We discussed that the risk to the global economy and the imperative for action is clear. He said he understood that companies were not protecting themselves effectively but he had one probing question. If it was so clear that companies needed to move beyond cybersecurity as a control function and focus protection on the most important assets, so obvious that they needed the help of their staff, so beneficial to embed security into IT more broadly, then why haven’t they just gone ahead and done it?

Stephen Biddle wrestled with a similar quandary in his book Military Power: Explaining Victory and Defeat in Modern Battle. Biddle convincingly demonstrated that the way armies used their forces overwhelmingly outweighed the size of those forces or their technological sophistication in determining who had won battles over the past century. In particular, he laid out a “modern system” of force deployment—a tightly interrelated complex of cover, concealment, dispersion, suppression, small-unit independent maneuver, combined arms, depth, reserves, and differential concentration—that had succeeded in every major clash of arms since World War I.¹

However, despite the dramatic success of this system, relatively few armed forces have adopted it. Why? Biddle explained that building the skills required to employ the modern system is difficult and is also organizationally threatening for many in the military. For example, generals serving autocrats may not be comfortable empowering noncommissioned officers to make independent decisions.

The situation in cybersecurity is similar. More resources do not necessarily yield better protection. No single technology, no matter how hyped, can provide protection alone. Instead, as we have set out in this book, there is a set of tightly interrelated, mutually reinforcing levers that can be applied to achieve digital resilience.

Understanding business risks and information assets gives companies the ability to put differentiated protections in place. Integrating cybersecurity considerations into business processes and enlisting frontline users to make security more robust complement each other in making business models more resilient. Building cybersecurity into the application and infrastructure environments creates transparency that is critical for putting in place active defense. Using continuous testing to improve incident response processes across business functions backstops the other levers. Taken together, the seven levers are a way of making companies more resilient in the face of attack—as opposed to the traditional practice of locking down technology environments ever more tightly, putting control processes in place, and making it harder to use enterprise technology in innovative and value-creating ways.

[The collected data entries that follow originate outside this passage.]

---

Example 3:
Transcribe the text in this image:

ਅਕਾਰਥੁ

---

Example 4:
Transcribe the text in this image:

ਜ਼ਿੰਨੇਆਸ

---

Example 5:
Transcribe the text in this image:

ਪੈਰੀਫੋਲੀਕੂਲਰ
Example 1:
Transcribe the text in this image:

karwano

Why have companies not done more in terms of putting these levers in place and making progress toward digital resilience? Because, like changing the culture of the military, it is difficult and organizationally challenging. Getting to resiliency requires three things:

1. Collaborative engagement between the cybersecurity team and its business partners to prioritize risks, make intelligent trade-offs, and, where appropriate, change business processes and behaviors, rather than implement technology solutions to manage risks.
2. A focus on resiliency in the broader IT organization, to facilitate the convergence of security, efficiency, and agility—and to make sure that IT managers design technology platforms from the outset to be resilient and secure.
3. A dramatic uplift of the skills and capabilities of the cybersecurity team so its managers can understand business risks, collaborate effectively with business partners, navigate a rapidly changing technology environment, influence application and infrastructure environments, and implement active defense tactics.

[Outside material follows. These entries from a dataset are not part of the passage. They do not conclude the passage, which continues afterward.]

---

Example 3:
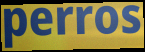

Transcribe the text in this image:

perros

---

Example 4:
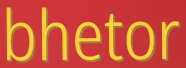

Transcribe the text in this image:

bhetor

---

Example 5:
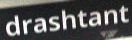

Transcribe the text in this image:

drashtant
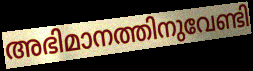
അഭിമാനത്തിനുവേണ്ടി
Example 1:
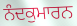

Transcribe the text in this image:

ਨੰਦਕੁਮਾਰਨ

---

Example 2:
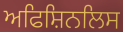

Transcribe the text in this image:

ਅਫਿਸ਼ਿਨਲਿਸ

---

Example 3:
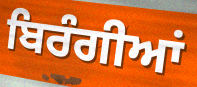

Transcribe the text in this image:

ਬਿਰੰਗੀਆਂ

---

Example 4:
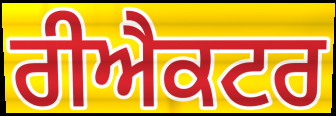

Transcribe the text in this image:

ਰੀਐਕਟਰ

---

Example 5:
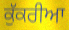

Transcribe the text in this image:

Unfortunately, many companies fail to design their cybersecurity programs with the right level of ambition. They assume that they can proceed step by step, first putting in place basic cybersecurity capabilities and worrying about more sophisticated activities later on—unfortunately, their attackers do not have as much patience. Senior leaders at many companies do not give the time and attention required to foster the collaboration between cybersecurity teams and business managers; they continue to accept outdated and opaque application and infrastructure environments that are simultaneously inflexible, inefficient, and intrinsically insecure.

The value promised by the digital economy is apparent: it should deliver radically more efficient business processes, profoundly more intimate customer relationships, and exponentially better fact-based decision making.

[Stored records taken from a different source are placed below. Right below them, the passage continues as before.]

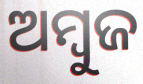
ଅମ୍ୱୁଜ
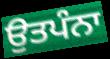
ਉਤਪੰਨਾ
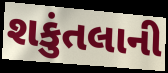
શકુંતલાની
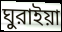
ঘুরাইয়া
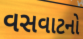
વસવાટનો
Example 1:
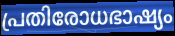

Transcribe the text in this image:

പ്രതിരോധഭാഷ്യം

Senior business leaders and policymakers can continue to let cybersecurity be a bureaucratic control function and see the value inherent in the digital economy diminished by $3 trillion in 2020. Or they can recognize that cybersecurity is one of this century’s critical social and economic issues, and demand that their organizations drive the transition to digital resilience. Specifically, senior business leaders can make sure that business, IT, and cybersecurity managers collaborate to adopt the resiliency levers in their organizations. Technology vendors can make sure they build their products and services for security. And regulators can design policies that enable forward-looking cybersecurity strategies rather than lock in the outdated methods of the past.

The choice is clear: We must move beyond cybersecurity to digital resilience.